Hi! So, I'm not complaining or anything, but I've noticed that my little Boz monster never balls up. As in, not when he's angry, or sleeping (he sleeps like a little zombie hedgie with his arms and legs stuck straight out) or coming out of the bath or anything.

If anything, he's the opposite. His nickname is monkey cause he's all wiggly and squirmy all the time with his legs stuck out as far as they can go.

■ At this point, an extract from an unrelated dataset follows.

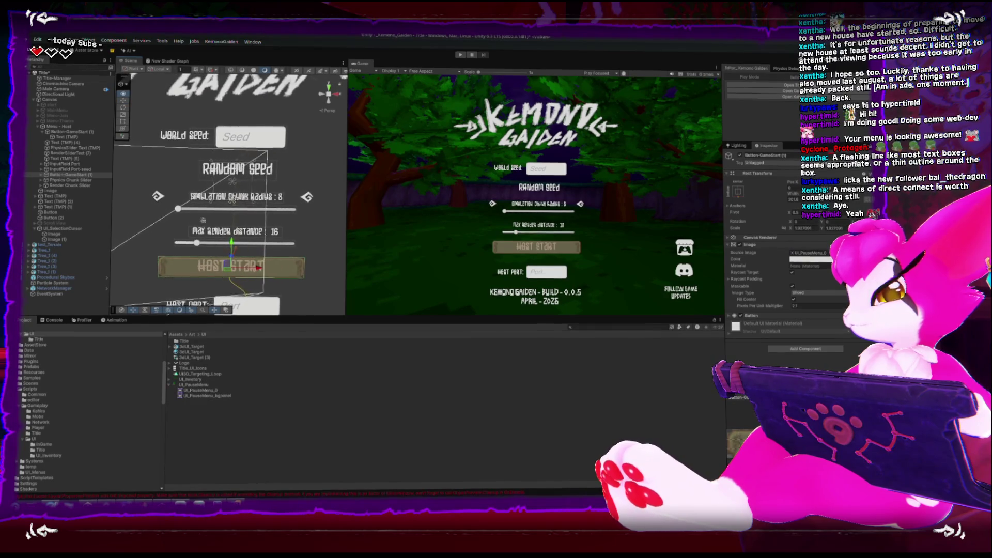
left_click(206, 210)
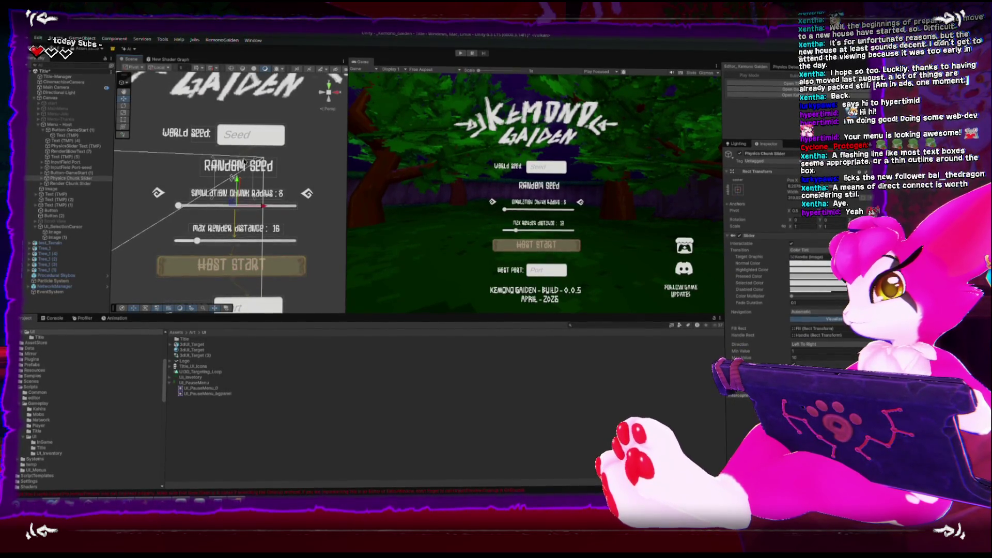
left_click(243, 134)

Anyone else have a hedgie like Bosley? Just curious to see who else has no attachment to the circular form.


----------



## Torston (Aug 28, 2011)

Evidence of the monkey!
[attachment=1:1f2i864x]weeblemonkey.jpg[/attachment:1f2i864x]
[attachment=0:1f2i864x]Sleepy.jpg[/attachment:1f2i864x]


----------



## Lilysmommy (Jan 7, 2009)

Lily rarely balls up now as well, usually only when she's sleeping or at the vet, but she does still do it! That picture is just hilarious, I love it! :lol: :lol:


----------



## zorropirate (Aug 13, 2010)

OMG!! The zombie arms and butt just melted my heart!!!


----------



## shetland (Sep 2, 2008)

Ohhhhhh such an angel! I want to cuddle the little angel!


----------



## ThePliny (Jun 3, 2010)

*Squeal* Bosley you are such a cutie-pie! I love the zombie legs. Pliny was doing that yesterday when he passed out in my lap.
Pliny balls up whenever he is woken up (although I can sympathize with that).


----------



## Pickle (Sep 11, 2011)

OH-MY-GOSH my heart just MELTED INTO A PUDDLE!!! How freakin cute is that???? oh I love love love!!!!


----------



## farmgirl (May 15, 2011)

OMG i got a hedgie last month and she hasnt ever EVER balled up, she huffed once but that was it but she isnt overweight or anything i was wondering too if she was okay lol :lol:


----------



## PJM (May 7, 2010)

Such adorable pictures! I wish Bosley would come rub those zombie arms off on my Pepper. :roll: We call her Pepper-ball, 'cause that's what we see. :lol:


----------



## Hedgieonboard (Nov 15, 2009)

Those are some of the most adorable pics ever  I love them both


----------



## Rainy (Jul 27, 2011)

PJM said:


> Such adorable pictures! I wish Bosley would come rub those zombie arms off on my Pepper. :roll: We call her Pepper-ball, 'cause that's what we see. :lol:


Awe. You should call her Pepper Corn. 

My hedgies are balls of quilly fury. But still adorable! I've felt them splat under a blanket, but when I peek at them they ball up.


----------



## Pokey (Aug 21, 2011)

Hahaha that's so adorable! You struck gold with that one. My Pazu is still the grumpiest of hogs on the best day, but I wouldn't change anything about him. Make sure you post more pictures! :lol:


----------